▶ [Fragmento]
========

L D (EFE) "Es mucha la experiencia acumulada", declaró Caetano sobre las desgracias amorosas que le llevaron a comprender que la infidelidad es "algo normal" y no puede convertirse en un trauma, pues "anula al hombre". Se casó nueve veces. De las ocho primeras esposas se separó a medida que fue sabiendo de sus traiciones. Fruto de esas relaciones frustradas son 17 hijos, sobre los que sin un rastro de vergüenza en el rostro dice que no sabe si son realmente suyos, pero a los que atiende y quiere como si lo fueran. Esas experiencias no le han restado un ápice a sus "enormes ganas de amar", asegura.
Este hombre, de 54 años, que dice no haber traicionado jamás a una mujer, se ha casado ahora por novena vez y cree a pie juntillas en que su nueva esposa, Claudia María Coelho, aún no le ha engañado. "Ella es fiel, al menos por ahora", sostiene sobre la joven morena, de 34 años, convertida en su compañera y que le está ayudando a construir un "Museo del Cornudo".

========

▶ [Ítems mostrados]
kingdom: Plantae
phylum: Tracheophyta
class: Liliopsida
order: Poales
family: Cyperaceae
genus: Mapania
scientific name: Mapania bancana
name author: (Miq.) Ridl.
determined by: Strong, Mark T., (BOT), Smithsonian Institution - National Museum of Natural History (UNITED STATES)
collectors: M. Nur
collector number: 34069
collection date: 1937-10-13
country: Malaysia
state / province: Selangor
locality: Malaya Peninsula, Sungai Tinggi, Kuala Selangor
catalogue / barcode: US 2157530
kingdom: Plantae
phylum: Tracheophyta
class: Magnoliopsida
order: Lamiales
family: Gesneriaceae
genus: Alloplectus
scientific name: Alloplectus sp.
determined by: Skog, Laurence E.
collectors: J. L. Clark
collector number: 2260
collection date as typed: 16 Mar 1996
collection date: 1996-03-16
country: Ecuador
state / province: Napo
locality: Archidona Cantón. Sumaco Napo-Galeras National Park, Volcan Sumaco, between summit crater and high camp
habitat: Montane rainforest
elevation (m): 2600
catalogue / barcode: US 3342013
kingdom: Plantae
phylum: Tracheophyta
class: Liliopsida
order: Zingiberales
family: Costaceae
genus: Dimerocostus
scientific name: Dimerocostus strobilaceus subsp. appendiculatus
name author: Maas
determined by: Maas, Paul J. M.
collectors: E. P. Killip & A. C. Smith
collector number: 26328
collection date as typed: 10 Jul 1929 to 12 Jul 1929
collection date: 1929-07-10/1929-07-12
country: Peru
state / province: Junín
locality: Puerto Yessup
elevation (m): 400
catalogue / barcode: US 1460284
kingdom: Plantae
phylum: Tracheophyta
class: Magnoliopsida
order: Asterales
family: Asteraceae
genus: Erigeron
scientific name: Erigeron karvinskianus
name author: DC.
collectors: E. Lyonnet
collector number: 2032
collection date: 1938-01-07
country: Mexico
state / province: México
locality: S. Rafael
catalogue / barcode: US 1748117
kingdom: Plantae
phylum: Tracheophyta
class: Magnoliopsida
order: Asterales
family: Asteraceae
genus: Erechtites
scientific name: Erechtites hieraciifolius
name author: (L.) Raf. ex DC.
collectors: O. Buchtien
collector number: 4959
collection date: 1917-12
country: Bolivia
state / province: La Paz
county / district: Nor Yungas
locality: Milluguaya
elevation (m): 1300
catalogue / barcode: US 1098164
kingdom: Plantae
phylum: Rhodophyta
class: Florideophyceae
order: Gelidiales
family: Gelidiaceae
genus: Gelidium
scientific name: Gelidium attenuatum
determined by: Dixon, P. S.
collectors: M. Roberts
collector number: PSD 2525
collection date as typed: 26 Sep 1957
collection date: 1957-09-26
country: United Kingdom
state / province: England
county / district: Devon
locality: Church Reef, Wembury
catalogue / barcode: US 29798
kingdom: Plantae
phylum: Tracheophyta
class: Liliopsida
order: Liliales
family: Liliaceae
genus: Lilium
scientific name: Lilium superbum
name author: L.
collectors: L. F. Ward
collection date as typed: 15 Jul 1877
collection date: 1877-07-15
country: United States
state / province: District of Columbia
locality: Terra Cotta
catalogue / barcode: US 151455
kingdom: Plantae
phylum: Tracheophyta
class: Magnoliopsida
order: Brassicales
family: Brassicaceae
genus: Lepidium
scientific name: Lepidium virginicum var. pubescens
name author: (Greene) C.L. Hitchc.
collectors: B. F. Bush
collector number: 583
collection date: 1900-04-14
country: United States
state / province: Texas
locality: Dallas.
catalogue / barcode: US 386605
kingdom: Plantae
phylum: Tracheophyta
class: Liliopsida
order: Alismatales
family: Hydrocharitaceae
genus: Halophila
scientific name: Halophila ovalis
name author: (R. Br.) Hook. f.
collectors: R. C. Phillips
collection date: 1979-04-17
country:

========

▶ [Su tarea]
Responda según el fragmento:
1. ¿Cuántas veces se ha casado Caetano?
2. ¿Cuántos hijos nacieron de sus relaciones frustradas?
3. ¿Cómo se llama su nueva esposa y qué edad tiene?

▶ [Área de respuesta]
1. Nueve veces.
2. 17 hijos.
3. Claudia María Coelho, de 34 años.